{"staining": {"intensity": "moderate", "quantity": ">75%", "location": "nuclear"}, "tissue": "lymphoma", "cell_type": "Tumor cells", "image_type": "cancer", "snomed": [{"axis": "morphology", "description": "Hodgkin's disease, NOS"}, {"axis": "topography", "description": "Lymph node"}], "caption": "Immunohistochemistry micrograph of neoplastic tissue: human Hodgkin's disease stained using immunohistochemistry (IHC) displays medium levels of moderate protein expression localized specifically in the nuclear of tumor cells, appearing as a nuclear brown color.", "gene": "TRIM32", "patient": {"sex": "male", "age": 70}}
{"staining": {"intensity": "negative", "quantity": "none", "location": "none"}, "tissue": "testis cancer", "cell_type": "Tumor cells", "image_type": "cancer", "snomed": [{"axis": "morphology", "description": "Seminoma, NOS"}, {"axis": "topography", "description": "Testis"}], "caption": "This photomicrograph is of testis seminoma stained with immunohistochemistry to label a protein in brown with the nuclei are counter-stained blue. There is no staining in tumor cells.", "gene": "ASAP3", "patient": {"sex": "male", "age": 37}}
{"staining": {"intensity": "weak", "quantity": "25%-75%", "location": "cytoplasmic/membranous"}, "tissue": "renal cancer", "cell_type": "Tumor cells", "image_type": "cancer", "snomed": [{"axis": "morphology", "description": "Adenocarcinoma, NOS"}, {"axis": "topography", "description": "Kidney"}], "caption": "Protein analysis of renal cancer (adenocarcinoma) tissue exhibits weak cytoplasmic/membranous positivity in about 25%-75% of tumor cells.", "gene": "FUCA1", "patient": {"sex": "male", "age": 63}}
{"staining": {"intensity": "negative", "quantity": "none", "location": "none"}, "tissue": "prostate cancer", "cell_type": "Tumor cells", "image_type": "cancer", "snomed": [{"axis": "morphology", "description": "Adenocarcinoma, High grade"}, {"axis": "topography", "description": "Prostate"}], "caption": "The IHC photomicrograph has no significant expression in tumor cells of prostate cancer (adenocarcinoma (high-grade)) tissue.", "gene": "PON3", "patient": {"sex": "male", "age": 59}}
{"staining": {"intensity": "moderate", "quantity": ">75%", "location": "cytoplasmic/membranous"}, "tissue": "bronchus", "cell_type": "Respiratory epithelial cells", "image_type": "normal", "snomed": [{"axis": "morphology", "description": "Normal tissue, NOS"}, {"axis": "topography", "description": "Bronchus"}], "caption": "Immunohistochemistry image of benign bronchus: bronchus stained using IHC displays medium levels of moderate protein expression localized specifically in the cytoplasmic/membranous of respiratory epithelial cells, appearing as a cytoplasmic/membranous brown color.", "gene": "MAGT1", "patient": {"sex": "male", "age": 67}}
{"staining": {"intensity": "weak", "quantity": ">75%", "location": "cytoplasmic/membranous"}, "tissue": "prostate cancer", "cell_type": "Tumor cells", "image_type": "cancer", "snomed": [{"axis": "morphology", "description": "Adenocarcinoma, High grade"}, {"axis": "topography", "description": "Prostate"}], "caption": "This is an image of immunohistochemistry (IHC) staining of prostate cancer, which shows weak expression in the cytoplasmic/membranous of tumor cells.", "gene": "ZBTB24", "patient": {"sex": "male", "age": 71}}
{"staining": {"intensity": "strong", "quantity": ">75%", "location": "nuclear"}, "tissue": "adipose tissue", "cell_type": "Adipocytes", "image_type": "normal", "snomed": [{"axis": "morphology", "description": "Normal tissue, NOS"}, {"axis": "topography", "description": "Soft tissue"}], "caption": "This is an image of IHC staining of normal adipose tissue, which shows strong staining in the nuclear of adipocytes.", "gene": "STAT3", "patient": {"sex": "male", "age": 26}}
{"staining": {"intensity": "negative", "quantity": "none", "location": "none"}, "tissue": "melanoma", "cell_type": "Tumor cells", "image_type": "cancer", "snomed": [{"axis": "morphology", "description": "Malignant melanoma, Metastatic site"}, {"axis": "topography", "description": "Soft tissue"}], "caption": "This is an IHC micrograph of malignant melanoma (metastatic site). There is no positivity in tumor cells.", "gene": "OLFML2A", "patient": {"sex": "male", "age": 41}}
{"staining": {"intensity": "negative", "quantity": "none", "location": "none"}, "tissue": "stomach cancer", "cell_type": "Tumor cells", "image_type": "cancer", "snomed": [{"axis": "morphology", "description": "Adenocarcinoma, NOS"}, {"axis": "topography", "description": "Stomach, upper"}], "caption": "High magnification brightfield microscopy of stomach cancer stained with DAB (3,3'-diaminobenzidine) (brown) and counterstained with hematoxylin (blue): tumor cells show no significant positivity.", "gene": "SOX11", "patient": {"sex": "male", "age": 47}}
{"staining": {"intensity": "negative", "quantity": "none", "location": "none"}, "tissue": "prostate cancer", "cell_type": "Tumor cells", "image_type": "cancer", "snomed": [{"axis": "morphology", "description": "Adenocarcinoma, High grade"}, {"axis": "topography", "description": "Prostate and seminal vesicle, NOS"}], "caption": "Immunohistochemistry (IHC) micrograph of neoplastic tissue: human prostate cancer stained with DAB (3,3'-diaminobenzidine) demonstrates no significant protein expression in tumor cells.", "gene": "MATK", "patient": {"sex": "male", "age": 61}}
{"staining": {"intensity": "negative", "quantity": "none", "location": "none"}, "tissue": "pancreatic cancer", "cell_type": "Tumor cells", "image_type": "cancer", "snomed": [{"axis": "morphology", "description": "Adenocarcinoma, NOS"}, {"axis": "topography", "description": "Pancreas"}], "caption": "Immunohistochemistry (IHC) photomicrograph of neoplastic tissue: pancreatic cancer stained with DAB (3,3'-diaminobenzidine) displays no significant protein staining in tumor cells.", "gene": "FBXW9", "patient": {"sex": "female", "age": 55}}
※
▶ [What this task involves]: State, as a bare number, how many lines of the material contain "blue".

▶ [Output of the task]: 2